As the end of the year approaches, it’s an exciting time for people all over the world. No matter what country you’re in, you’ll find ways to mark another successful turn around the sun and ring in New Year’s in good company and good spirits! Depending on where you’re from, however, New Year’s traditions can vary greatly. Here are some of the best ways we can think of to celebrate the end of the year, and get the new one started off on the right foot.
Nothing brings a crowd together like ringing in the new year. Pretty much any city, town, village or hamlet will have some sort of celebration that you can join in the countdown to midnight. There’s often other festivities that take place in the lead-up to the big event, like free outdoor concerts or ice skating, and if you’re lucky, expect a fireworks display when the clock strikes midnight. Speaking of clocks, London’s Big Ben is one of the most famous places in the world to celebrate New Year’s Eve; every year an estimated 3 million people gather on the Thames River to watch the world’s most famous clock chime 12 times and bring a close to another year.
There’s a saying you’ll start to hear a lot after Christmas and throughout the first few weeks of January: “New year, new you!” For many people, a new year means a fresh start and a chance to develop new habits they’ve been putting off.

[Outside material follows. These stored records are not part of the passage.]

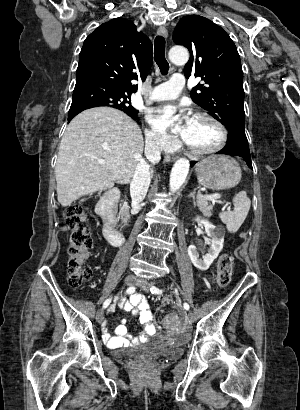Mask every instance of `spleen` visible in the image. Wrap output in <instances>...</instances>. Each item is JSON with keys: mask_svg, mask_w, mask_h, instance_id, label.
<instances>
[{"mask_svg": "<svg viewBox=\"0 0 300 410\" xmlns=\"http://www.w3.org/2000/svg\"><path fill=\"white\" fill-rule=\"evenodd\" d=\"M234 210L219 214L221 221L226 224L230 233L238 231L244 222L251 205L250 199L245 191L239 192L233 199Z\"/></svg>", "mask_w": 300, "mask_h": 410, "instance_id": "3e777b00", "label": "spleen"}]
</instances>
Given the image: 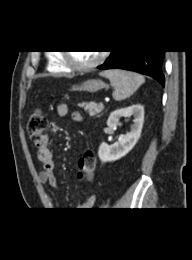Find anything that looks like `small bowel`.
Returning <instances> with one entry per match:
<instances>
[{
	"label": "small bowel",
	"instance_id": "c3829d8e",
	"mask_svg": "<svg viewBox=\"0 0 192 260\" xmlns=\"http://www.w3.org/2000/svg\"><path fill=\"white\" fill-rule=\"evenodd\" d=\"M58 112L60 115H65L67 113L66 105H58ZM72 116L74 120H81V116L78 113H73ZM50 145L51 139L48 136H44L42 141L36 145L38 148L37 157L42 166V169L39 173V180L42 184H49L51 187H57L58 179L54 172L55 162ZM95 202L96 196L90 195L85 201L78 205V209L90 210L94 207Z\"/></svg>",
	"mask_w": 192,
	"mask_h": 260
}]
</instances>
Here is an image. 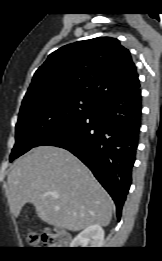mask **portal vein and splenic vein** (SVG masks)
<instances>
[{
  "label": "portal vein and splenic vein",
  "instance_id": "1",
  "mask_svg": "<svg viewBox=\"0 0 162 261\" xmlns=\"http://www.w3.org/2000/svg\"><path fill=\"white\" fill-rule=\"evenodd\" d=\"M53 197L54 198H59V195L58 194H53Z\"/></svg>",
  "mask_w": 162,
  "mask_h": 261
}]
</instances>
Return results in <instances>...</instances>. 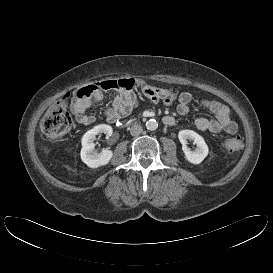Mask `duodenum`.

A New Year’s resolution is a promise you make to yourself to start doing something differently, especially if it will make a positive impact in your life. Some common resolutions include getting fit, eating healthy, or learning a new skill that you’ve always wanted to try. If you’ve always wanted to go abroad and study, for example — this could be your year to finally make it happen!
Although most people wouldn’t be able to tell you what it means, “Auld Lang Syne” is the song most commonly associated with the passage of an old year into new. While it’s officially credited to the Scottish poet Robbie Burns, this song, commonly played just after midnight, goes back centuries as an old oral tradition. The title and chorus literally translates to “old long since,” but the meaning it conveys is closer to “days gone by” — a perfect message to pay respects and bid farewell to the past 365 days.
Just like “Auld Lang Syne,” this midnight tradition goes way back — all the way to the Ancient Romans. It’s persisted since then, in part because who doesn’t love a kiss? But also because it’s considered good luck for the future year. Old folklore says that kissing at midnight can dispel evil spirits and strengthen the relationships you have. Don’t just choose anyone for this romantic ritual, though; there’s a saying that you ought to “kiss the person you hope to keep kissing” in the new year.
Get your year started feeling fresh by getting outside and being active! While many people might choose to stay indoors from the festivities the night before, a much better way to spend the January 1 public holiday is being in the great outdoors. Lots of people mark the new year with outdoor activities like runs, hikes, walks — or something called a polar bear plunge, where participants in jump into freezing water, usually to raise money for charity. You’ll find polar dips all around Canada, America, Great Britain, and even one in South Korea!